John’s Prologue tells us that it was actually by a Person that God spoke–by that part of the Godhead who has always been there, the second Person of the Trinity. Creation burst into being by this personified Word. John is careful to get Christ’s scope right before he says a thing about Him. Here is God’s eternal Word in Person! The writer of Hebrews says, “In these last days [God] has spoken to us by his Son, whom he appointed heir of all things, and through whom he made the universe” (Hebrews 1:2, NIV). The “Word of God” is a Person. “His name is the Word of God” (Revelation 19:13, NIV). So we must begin higher up when we look at Christmas and its Gateway.
The Breadth of Christmas
John writes of Christ’s coming in universal terms. “Through him all things were made. … that through him all men might believe. … The true light that gives light to every man was coming into the world” (John 1:3, 7, 9, NIV, emphasis added). The Word became flesh; this immediately created a divinely provided bridge between heaven and the whole of humanity. There is not one person on earth who can say, “Christ doesn’t apply to me; I stand outside all of that.”
The embrace of Christ is not limited to a single region of the world. The adherents of some belief systems can immediately be recognized by their dress code, hairstyles, tastes, fasts and pilgrimage sites. Not so with those who pass through the gateway opened by Jesus.
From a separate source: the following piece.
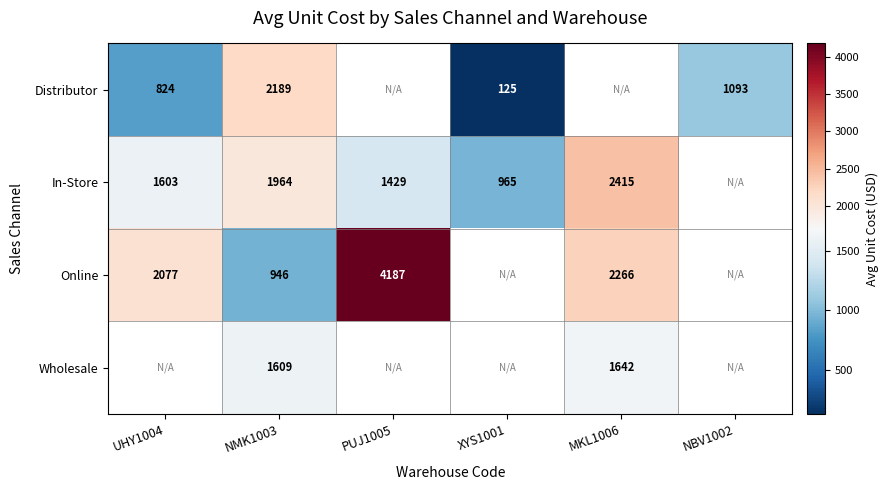

Between MKL1006 and NMK1003, which is larger?

NMK1003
We come from everywhere.
The Depth of Christmas
John’s Prologue does not neglect the darker, somber side of the Christmas Story–the depth to which our human fall has dragged us: “He was in the world, and the world was made by him, and the world knew him not. He came unto his own, and his own received him not” (John 1:10-11, KJV).
The irony of it. No sooner was the Baby of Bethlehem born than a frenzied attempt was made to kill Him–involving the wiping out of every baby boy in the area. There were, and are today, plenty who have tried to bar the door to Christ, people who will indeed try everything except life under Christ’s leadership.
In words that reflect the futility of living without Christ, Lord Byron, one of the greatest English romantic poets, described his own experience as follows: “Drank every cup of joy, heard every trump of fame; drank early, deeply drank; drank draughts which common millions might have drunk. Then died of thirst because there was no more to drink.”
So there is irony, hurt, pain and rejection from the first Christmas onward. This ought not to surprise us.
The Length of Christmas
Back to the positive! “Yet to all who received him, to those who believed in his name, he gave the right to become children of God” (John 1:12, NIV).
The offer is permanent and for all time. There is no end to the light that shines from Christ into the lives of those who receive Him. Such will never be overtaken by the darkness. His blessings are forever.
Take a look again at John’s description of Christmas, and see if you don’t agree with Augustine’s comment of 16 centuries ago: “This Child of the manger fills the world.” The gateway to life that He provides by His coming will accommodate all who are meek enough to accept Him.